Six books for millennial readers
Millennials are well-represented in contemporary books, as both authors and fictional characters. Here are some of our best picks that represent the search for self and longing for stability that are characteristic of this generation.
Such a Fun Age by Kiley Reid
Emira Tucker is an African-American college graduate trying to figure out her future while babysitting white speaker/entrepreneur Alix Chamberlain’s daughter, Briar. When Emira is accused by a security guard of kidnapping Briar during a late night bodega visit, an incident which is caught on video, Alix resolves to make it right. But Emira is wary of Alix’s desire to help, and when the video unearths someone from Alix’s past, both women find themselves in an uncomfortable position. With empathy and piercing social commentary, this debut novel explores the awkwardness of transactional relationships, the complicated reality of being a grown-up and the consequences of doing the right thing for the wrong reason.
The Adversary by Ronnie Scott
It’s been a long winter in a creaky house in Brunswick, where a young man has devoted himself to recreational showers, staring at his phone, and speculating on the activities of his best friend and housemate, Dan. But now summer is coming, and Dan has found a boyfriend and a job, so the young man is being pushed out into the world, in search of friendship and love. The Adversary is a sticky summer novel about young people exploring their sexuality and their sociability, where everything smells like sunscreen and tastes like beer, but affections and alliances have consequences.
Cherry Beach by Laura McPhee-Browne
Hetty and Ness, best friends since childhood, have left suburban Melbourne for the first time to live abroad. In the student quarter of Toronto, the pair take a room in a sharehouse full of self-assured creatives. Hetty disappears into barkeeping work and a whirlwind nightlife, while Ness drifts aimlessly. But when Ness finds Hope one day in the art gallery, an intense affair develops. And Hetty’s starts spectacularly to fall apart, in a mess of bad drugs and bad men. Beautifully written and intimate, Cherry Beach is a revelatory story of friendship and desire.

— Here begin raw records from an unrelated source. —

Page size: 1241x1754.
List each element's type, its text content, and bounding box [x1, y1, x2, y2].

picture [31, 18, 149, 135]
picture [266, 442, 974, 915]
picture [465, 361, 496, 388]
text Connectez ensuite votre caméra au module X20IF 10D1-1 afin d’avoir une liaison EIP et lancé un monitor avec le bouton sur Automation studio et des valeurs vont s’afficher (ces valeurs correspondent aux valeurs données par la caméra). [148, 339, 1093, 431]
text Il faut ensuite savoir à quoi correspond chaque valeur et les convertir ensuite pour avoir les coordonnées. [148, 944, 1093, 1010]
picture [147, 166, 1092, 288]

If I Had Your Face by Frances Cha
Four young women balance on the razor-edge of survival in contemporary Seoul. Kyuri, an exquisitely beautiful woman, has her hard-won status at an exclusive ‘room salon’ threatened by an impulsive mistake with a client. Her flatmate Miho, an orphan, wins a scholarship to a prestigious art school in New York, where her life becomes tragically enmeshed with the super-wealthy offspring of the Korean elite. Their neighbour Wonna is pregnant with a child that she and her husband have no idea how they will afford to raise in a fiercely competitive economy. And then there’s Ara, a hair stylist living down the hall, whose infatuation with a fresh-faced K-Pop star drives her to violent extremes.

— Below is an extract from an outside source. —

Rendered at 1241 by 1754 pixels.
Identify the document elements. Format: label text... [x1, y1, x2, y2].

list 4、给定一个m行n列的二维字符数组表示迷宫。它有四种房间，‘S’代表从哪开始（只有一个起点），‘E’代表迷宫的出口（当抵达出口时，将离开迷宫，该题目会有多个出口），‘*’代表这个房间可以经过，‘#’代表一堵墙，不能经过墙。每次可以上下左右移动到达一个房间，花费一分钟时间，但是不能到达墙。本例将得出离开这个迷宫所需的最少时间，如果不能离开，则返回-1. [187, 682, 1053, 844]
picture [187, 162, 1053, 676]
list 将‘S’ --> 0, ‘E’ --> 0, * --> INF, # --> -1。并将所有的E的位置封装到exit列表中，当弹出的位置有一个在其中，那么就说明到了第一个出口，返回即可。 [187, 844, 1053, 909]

How We Fight for Our Lives by Saeed Jones
Haunted and haunting, How We Fight for Our Lives is a stunning coming-of-age memoir. Poet Saeed Jones tells the story of a young, black, gay man from the South as he fights to carve out a place for himself, within his family, within his country, within his own hopes, desires, and fears. Through a series of vignettes that chart a course across the American landscape, Jones draws readers into his boyhood and adolescence. Each new piece builds into a larger examination of race and queerness, power and vulnerability, love and grief. This work is a portrait of what we all do for one another – and to one another – as we fight to become ourselves.
Queenie by Candice Carty-Williams
Queenie Jenkins can’t cut a break. Well, apart from one from her long term boyfriend, Tom. That’s definitely just a break though. Definitely not a break-up. Stuck between a boss who doesn’t seem to see her, a family who don’t seem to listen (if it’s not Jesus or water rates, they’re not interested), and trying to fit in two worlds that don’t really understand her, it’s no wonder she’s struggling. She was named to be queen of everything. So why is she finding it so hard to rule her own life? Described as Bridget Jones’s Diary meets Americanah, this is a bold novel that will speak to anyone who has gone looking for love and found something very different in its place.